**WORKING DATA:**
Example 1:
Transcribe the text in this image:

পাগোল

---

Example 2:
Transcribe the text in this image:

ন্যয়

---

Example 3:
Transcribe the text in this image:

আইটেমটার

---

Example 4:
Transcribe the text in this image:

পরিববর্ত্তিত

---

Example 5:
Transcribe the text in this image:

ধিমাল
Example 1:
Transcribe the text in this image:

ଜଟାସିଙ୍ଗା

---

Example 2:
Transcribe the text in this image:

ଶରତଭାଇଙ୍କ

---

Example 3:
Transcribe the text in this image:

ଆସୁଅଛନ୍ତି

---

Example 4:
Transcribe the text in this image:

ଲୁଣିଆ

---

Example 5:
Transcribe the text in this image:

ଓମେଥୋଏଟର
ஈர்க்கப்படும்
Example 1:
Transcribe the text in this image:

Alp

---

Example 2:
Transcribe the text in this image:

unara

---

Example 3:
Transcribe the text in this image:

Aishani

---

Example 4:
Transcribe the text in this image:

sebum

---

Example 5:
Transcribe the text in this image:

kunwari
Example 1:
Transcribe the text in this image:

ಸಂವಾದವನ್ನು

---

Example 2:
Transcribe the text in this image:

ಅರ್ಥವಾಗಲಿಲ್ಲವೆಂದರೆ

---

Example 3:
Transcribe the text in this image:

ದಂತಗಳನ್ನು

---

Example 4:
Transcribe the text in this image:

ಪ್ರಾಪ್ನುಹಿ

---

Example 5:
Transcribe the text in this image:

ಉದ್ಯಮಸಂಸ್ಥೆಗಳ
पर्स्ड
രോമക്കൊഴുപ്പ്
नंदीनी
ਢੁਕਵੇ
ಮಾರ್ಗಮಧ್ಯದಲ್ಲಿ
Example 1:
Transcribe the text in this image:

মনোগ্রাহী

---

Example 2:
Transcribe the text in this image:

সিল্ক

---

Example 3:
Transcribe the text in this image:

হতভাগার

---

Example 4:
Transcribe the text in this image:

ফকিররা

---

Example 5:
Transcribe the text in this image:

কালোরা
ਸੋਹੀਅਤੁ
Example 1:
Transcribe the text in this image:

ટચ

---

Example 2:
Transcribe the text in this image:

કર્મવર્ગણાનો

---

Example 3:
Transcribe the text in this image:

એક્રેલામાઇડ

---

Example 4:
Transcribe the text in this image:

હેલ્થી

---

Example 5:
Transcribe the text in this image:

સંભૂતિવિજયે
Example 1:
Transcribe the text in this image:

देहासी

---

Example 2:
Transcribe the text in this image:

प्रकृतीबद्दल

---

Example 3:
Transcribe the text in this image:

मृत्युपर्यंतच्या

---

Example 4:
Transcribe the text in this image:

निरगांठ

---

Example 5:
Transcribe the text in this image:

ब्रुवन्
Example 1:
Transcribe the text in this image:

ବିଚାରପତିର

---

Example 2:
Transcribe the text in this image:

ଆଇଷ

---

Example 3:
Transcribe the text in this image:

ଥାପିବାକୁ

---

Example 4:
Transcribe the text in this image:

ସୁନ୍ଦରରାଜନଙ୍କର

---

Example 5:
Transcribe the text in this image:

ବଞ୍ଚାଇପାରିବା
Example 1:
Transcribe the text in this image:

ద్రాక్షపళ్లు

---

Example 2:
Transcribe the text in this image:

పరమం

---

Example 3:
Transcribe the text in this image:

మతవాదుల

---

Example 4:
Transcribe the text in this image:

**WHAT YOU NEED TO DO:**
Each line shown above needs to be transcribed exactly.

**RESULT OF THE TASK:**
Example 1:
Transcribe the text in this image:

পাগোল

---

Example 2:
Transcribe the text in this image:

ন্যয়

---

Example 3:
Transcribe the text in this image:

আইটেমটার

---

Example 4:
Transcribe the text in this image:

পরিববর্ত্তিত

---

Example 5:
Transcribe the text in this image:

ধিমাল
Example 1:
Transcribe the text in this image:

ଜଟାସିଙ୍ଗା

---

Example 2:
Transcribe the text in this image:

ଶରତଭାଇଙ୍କ

---

Example 3:
Transcribe the text in this image:

ଆସୁଅଛନ୍ତି

---

Example 4:
Transcribe the text in this image:

ଲୁଣିଆ

---

Example 5:
Transcribe the text in this image:

ଓମେଥୋଏଟର
ஈர்க்கப்படும்
Example 1:
Transcribe the text in this image:

Alp

---

Example 2:
Transcribe the text in this image:

unara

---

Example 3:
Transcribe the text in this image:

Aishani

---

Example 4:
Transcribe the text in this image:

sebum

---

Example 5:
Transcribe the text in this image:

kunwari
Example 1:
Transcribe the text in this image:

ಸಂವಾದವನ್ನು

---

Example 2:
Transcribe the text in this image:

ಅರ್ಥವಾಗಲಿಲ್ಲವೆಂದರೆ

---

Example 3:
Transcribe the text in this image:

ದಂತಗಳನ್ನು

---

Example 4:
Transcribe the text in this image:

ಪ್ರಾಪ್ನುಹಿ

---

Example 5:
Transcribe the text in this image:

ಉದ್ಯಮಸಂಸ್ಥೆಗಳ
पर्स्ड
രോമക്കൊഴുപ്പ്
नंदीनी
ਢੁਕਵੇ
ಮಾರ್ಗಮಧ್ಯದಲ್ಲಿ
Example 1:
Transcribe the text in this image:

মনোগ্রাহী

---

Example 2:
Transcribe the text in this image:

সিল্ক

---

Example 3:
Transcribe the text in this image:

হতভাগার

---

Example 4:
Transcribe the text in this image:

ফকিররা

---

Example 5:
Transcribe the text in this image:

কালোরা
ਸੋਹੀਅਤੁ
Example 1:
Transcribe the text in this image:

ટચ

---

Example 2:
Transcribe the text in this image:

કર્મવર્ગણાનો

---

Example 3:
Transcribe the text in this image:

એક્રેલામાઇડ

---

Example 4:
Transcribe the text in this image:

હેલ્થી

---

Example 5:
Transcribe the text in this image:

સંભૂતિવિજયે
Example 1:
Transcribe the text in this image:

देहासी

---

Example 2:
Transcribe the text in this image:

प्रकृतीबद्दल

---

Example 3:
Transcribe the text in this image:

मृत्युपर्यंतच्या

---

Example 4:
Transcribe the text in this image:

निरगांठ

---

Example 5:
Transcribe the text in this image:

ब्रुवन्
Example 1:
Transcribe the text in this image:

ବିଚାରପତିର

---

Example 2:
Transcribe the text in this image:

ଆଇଷ

---

Example 3:
Transcribe the text in this image:

ଥାପିବାକୁ

---

Example 4:
Transcribe the text in this image:

ସୁନ୍ଦରରାଜନଙ୍କର

---

Example 5:
Transcribe the text in this image:

ବଞ୍ଚାଇପାରିବା
Example 1:
Transcribe the text in this image:

ద్రాక్షపళ్లు

---

Example 2:
Transcribe the text in this image:

పరమం

---

Example 3:
Transcribe the text in this image:

మతవాదుల

---

Example 4:
Transcribe the text in this image:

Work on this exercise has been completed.